» **Task details**: Reproduce the source text of each of the following records line for line, keeping every character, space, and line break unchanged.

» **Records supplied**:
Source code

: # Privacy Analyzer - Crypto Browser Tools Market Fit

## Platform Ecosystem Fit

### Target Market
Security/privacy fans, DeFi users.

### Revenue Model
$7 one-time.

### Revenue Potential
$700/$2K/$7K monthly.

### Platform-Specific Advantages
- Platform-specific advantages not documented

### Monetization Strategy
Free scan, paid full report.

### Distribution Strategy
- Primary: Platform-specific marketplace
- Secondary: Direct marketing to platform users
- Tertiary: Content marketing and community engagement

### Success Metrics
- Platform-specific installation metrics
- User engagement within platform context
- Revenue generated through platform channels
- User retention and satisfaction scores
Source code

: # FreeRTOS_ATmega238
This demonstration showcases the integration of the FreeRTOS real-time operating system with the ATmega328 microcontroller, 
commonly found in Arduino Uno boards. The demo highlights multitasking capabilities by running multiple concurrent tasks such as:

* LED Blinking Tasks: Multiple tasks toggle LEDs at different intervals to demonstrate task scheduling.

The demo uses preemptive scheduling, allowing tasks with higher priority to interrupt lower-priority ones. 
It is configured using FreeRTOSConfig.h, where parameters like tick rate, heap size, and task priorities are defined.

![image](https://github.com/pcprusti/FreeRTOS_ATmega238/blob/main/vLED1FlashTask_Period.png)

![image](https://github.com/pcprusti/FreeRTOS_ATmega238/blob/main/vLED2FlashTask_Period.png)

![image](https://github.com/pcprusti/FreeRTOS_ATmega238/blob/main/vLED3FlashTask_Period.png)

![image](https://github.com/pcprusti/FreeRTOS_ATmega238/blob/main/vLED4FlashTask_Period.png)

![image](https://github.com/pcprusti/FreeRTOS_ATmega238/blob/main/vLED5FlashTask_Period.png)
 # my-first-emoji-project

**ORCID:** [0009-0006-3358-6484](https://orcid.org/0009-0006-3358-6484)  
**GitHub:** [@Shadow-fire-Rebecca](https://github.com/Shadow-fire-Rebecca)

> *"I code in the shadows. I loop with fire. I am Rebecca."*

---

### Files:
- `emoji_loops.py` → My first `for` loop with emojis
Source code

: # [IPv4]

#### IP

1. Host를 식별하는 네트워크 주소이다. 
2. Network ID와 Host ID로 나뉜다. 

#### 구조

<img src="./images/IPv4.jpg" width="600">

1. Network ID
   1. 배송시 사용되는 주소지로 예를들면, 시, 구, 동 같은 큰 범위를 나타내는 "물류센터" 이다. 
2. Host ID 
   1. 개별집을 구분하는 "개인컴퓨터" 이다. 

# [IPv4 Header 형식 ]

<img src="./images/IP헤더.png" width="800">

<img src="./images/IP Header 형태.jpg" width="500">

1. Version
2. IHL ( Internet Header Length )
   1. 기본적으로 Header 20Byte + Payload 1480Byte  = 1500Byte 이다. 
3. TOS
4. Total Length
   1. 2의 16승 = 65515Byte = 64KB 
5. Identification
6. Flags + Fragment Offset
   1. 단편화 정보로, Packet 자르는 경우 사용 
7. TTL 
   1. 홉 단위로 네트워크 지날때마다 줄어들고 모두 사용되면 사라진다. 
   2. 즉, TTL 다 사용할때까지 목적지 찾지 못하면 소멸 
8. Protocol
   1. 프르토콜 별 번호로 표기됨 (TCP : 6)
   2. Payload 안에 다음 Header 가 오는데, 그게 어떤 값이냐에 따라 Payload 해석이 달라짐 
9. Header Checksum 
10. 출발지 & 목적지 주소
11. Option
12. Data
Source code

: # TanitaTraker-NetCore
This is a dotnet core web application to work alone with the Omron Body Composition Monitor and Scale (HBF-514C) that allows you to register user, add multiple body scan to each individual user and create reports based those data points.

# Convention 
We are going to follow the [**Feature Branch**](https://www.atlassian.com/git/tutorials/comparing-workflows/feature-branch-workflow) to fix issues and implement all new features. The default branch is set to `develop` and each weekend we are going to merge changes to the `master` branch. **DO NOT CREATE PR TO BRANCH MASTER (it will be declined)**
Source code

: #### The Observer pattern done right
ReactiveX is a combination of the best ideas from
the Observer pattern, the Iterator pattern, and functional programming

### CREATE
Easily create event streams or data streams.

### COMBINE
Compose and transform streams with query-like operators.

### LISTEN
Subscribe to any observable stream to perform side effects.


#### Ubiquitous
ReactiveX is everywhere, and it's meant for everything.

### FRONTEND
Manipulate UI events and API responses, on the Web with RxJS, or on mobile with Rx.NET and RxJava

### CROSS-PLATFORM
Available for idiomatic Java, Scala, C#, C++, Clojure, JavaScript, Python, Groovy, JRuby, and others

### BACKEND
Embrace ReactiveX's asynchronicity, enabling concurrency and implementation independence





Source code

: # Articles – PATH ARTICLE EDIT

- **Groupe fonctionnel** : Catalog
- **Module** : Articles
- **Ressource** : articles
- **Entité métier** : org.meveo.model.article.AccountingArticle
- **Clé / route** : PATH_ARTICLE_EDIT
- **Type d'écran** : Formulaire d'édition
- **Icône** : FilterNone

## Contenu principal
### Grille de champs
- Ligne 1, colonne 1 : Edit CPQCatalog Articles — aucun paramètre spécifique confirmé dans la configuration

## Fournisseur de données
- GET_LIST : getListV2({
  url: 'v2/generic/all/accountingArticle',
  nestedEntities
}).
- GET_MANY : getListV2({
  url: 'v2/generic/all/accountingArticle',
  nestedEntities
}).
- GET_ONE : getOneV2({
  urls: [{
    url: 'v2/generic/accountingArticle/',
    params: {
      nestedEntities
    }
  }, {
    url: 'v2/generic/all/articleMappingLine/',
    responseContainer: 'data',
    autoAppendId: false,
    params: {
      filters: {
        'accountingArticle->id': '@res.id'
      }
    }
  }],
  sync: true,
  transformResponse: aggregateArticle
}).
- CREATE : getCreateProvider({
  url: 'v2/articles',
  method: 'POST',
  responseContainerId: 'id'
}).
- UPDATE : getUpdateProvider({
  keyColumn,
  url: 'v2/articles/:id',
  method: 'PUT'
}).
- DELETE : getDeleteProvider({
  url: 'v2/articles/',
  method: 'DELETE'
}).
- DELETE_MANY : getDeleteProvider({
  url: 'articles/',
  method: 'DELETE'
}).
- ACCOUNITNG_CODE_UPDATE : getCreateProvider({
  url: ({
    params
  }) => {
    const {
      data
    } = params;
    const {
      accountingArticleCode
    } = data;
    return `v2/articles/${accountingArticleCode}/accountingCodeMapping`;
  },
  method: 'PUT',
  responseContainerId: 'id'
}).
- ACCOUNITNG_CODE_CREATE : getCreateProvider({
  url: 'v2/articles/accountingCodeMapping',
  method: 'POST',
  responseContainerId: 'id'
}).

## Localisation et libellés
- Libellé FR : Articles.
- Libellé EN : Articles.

» **Exercise output**:
Source code

: # Privacy Analyzer - Crypto Browser Tools Market Fit

## Platform Ecosystem Fit

### Target Market
Security/privacy fans, DeFi users.

### Revenue Model
$7 one-time.

### Revenue Potential
$700/$2K/$7K monthly.

### Platform-Specific Advantages
- Platform-specific advantages not documented

### Monetization Strategy
Free scan, paid full report.

### Distribution Strategy
- Primary: Platform-specific marketplace
- Secondary: Direct marketing to platform users
- Tertiary: Content marketing and community engagement

### Success Metrics
- Platform-specific installation metrics
- User engagement within platform context
- Revenue generated through platform channels
- User retention and satisfaction scores
Source code

: # FreeRTOS_ATmega238
This demonstration showcases the integration of the FreeRTOS real-time operating system with the ATmega328 microcontroller, 
commonly found in Arduino Uno boards. The demo highlights multitasking capabilities by running multiple concurrent tasks such as:

* LED Blinking Tasks: Multiple tasks toggle LEDs at different intervals to demonstrate task scheduling.

The demo uses preemptive scheduling, allowing tasks with higher priority to interrupt lower-priority ones. 
It is configured using FreeRTOSConfig.h, where parameters like tick rate, heap size, and task priorities are defined.

![image](https://github.com/pcprusti/FreeRTOS_ATmega238/blob/main/vLED1FlashTask_Period.png)

![image](https://github.com/pcprusti/FreeRTOS_ATmega238/blob/main/vLED2FlashTask_Period.png)

![image](https://github.com/pcprusti/FreeRTOS_ATmega238/blob/main/vLED3FlashTask_Period.png)

![image](https://github.com/pcprusti/FreeRTOS_ATmega238/blob/main/vLED4FlashTask_Period.png)

![image](https://github.com/pcprusti/FreeRTOS_ATmega238/blob/main/vLED5FlashTask_Period.png)
 # my-first-emoji-project

**ORCID:** [0009-0006-3358-6484](https://orcid.org/0009-0006-3358-6484)  
**GitHub:** [@Shadow-fire-Rebecca](https://github.com/Shadow-fire-Rebecca)

> *"I code in the shadows. I loop with fire. I am Rebecca."*

---

### Files:
- `emoji_loops.py` → My first `for` loop with emojis
Source code

: # [IPv4]

#### IP

1. Host를 식별하는 네트워크 주소이다. 
2. Network ID와 Host ID로 나뉜다. 

#### 구조

<img src="./images/IPv4.jpg" width="600">

1. Network ID
   1. 배송시 사용되는 주소지로 예를들면, 시, 구, 동 같은 큰 범위를 나타내는 "물류센터" 이다. 
2. Host ID 
   1. 개별집을 구분하는 "개인컴퓨터" 이다. 

# [IPv4 Header 형식 ]

<img src="./images/IP헤더.png" width="800">

<img src="./images/IP Header 형태.jpg" width="500">

1. Version
2. IHL ( Internet Header Length )
   1. 기본적으로 Header 20Byte + Payload 1480Byte  = 1500Byte 이다. 
3. TOS
4. Total Length
   1. 2의 16승 = 65515Byte = 64KB 
5. Identification
6. Flags + Fragment Offset
   1. 단편화 정보로, Packet 자르는 경우 사용 
7. TTL 
   1. 홉 단위로 네트워크 지날때마다 줄어들고 모두 사용되면 사라진다. 
   2. 즉, TTL 다 사용할때까지 목적지 찾지 못하면 소멸 
8. Protocol
   1. 프르토콜 별 번호로 표기됨 (TCP : 6)
   2. Payload 안에 다음 Header 가 오는데, 그게 어떤 값이냐에 따라 Payload 해석이 달라짐 
9. Header Checksum 
10. 출발지 & 목적지 주소
11. Option
12. Data
Source code

: # TanitaTraker-NetCore
This is a dotnet core web application to work alone with the Omron Body Composition Monitor and Scale (HBF-514C) that allows you to register user, add multiple body scan to each individual user and create reports based those data points.

# Convention 
We are going to follow the [**Feature Branch**](https://www.atlassian.com/git/tutorials/comparing-workflows/feature-branch-workflow) to fix issues and implement all new features. The default branch is set to `develop` and each weekend we are going to merge changes to the `master` branch. **DO NOT CREATE PR TO BRANCH MASTER (it will be declined)**
Source code

: #### The Observer pattern done right
ReactiveX is a combination of the best ideas from
the Observer pattern, the Iterator pattern, and functional programming

### CREATE
Easily create event streams or data streams.

### COMBINE
Compose and transform streams with query-like operators.

### LISTEN
Subscribe to any observable stream to perform side effects.


#### Ubiquitous
ReactiveX is everywhere, and it's meant for everything.

### FRONTEND
Manipulate UI events and API responses, on the Web with RxJS, or on mobile with Rx.NET and RxJava

### CROSS-PLATFORM
Available for idiomatic Java, Scala, C#, C++, Clojure, JavaScript, Python, Groovy, JRuby, and others

### BACKEND
Embrace ReactiveX's asynchronicity, enabling concurrency and implementation independence





Source code

: # Articles – PATH ARTICLE EDIT

- **Groupe fonctionnel** : Catalog
- **Module** : Articles
- **Ressource** : articles
- **Entité métier** : org.meveo.model.article.AccountingArticle
- **Clé / route** : PATH_ARTICLE_EDIT
- **Type d'écran** : Formulaire d'édition
- **Icône** : FilterNone

## Contenu principal
### Grille de champs
- Ligne 1, colonne 1 : Edit CPQCatalog Articles — aucun paramètre spécifique confirmé dans la configuration

## Fournisseur de données
- GET_LIST : getListV2({
  url: 'v2/generic/all/accountingArticle',
  nestedEntities
}).
- GET_MANY : getListV2({
  url: 'v2/generic/all/accountingArticle',
  nestedEntities
}).
- GET_ONE : getOneV2({
  urls: [{
    url: 'v2/generic/accountingArticle/',
    params: {
      nestedEntities
    }
  }, {
    url: 'v2/generic/all/articleMappingLine/',
    responseContainer: 'data',
    autoAppendId: false,
    params: {
      filters: {
        'accountingArticle->id': '@res.id'
      }
    }
  }],
  sync: true,
  transformResponse: aggregateArticle
}).
- CREATE : getCreateProvider({
  url: 'v2/articles',
  method: 'POST',
  responseContainerId: 'id'
}).
- UPDATE : getUpdateProvider({
  keyColumn,
  url: 'v2/articles/:id',
  method: 'PUT'
}).
- DELETE : getDeleteProvider({
  url: 'v2/articles/',
  method: 'DELETE'
}).
- DELETE_MANY : getDeleteProvider({
  url: 'articles/',
  method: 'DELETE'
}).
- ACCOUNITNG_CODE_UPDATE : getCreateProvider({
  url: ({
    params
  }) => {
    const {
      data
    } = params;
    const {
      accountingArticleCode
    } = data;
    return `v2/articles/${accountingArticleCode}/accountingCodeMapping`;
  },
  method: 'PUT',
  responseContainerId: 'id'
}).
- ACCOUNITNG_CODE_CREATE : getCreateProvider({
  url: 'v2/articles/accountingCodeMapping',
  method: 'POST',
  responseContainerId: 'id'
}).

## Localisation et libellés
- Libellé FR : Articles.
- Libellé EN : Articles.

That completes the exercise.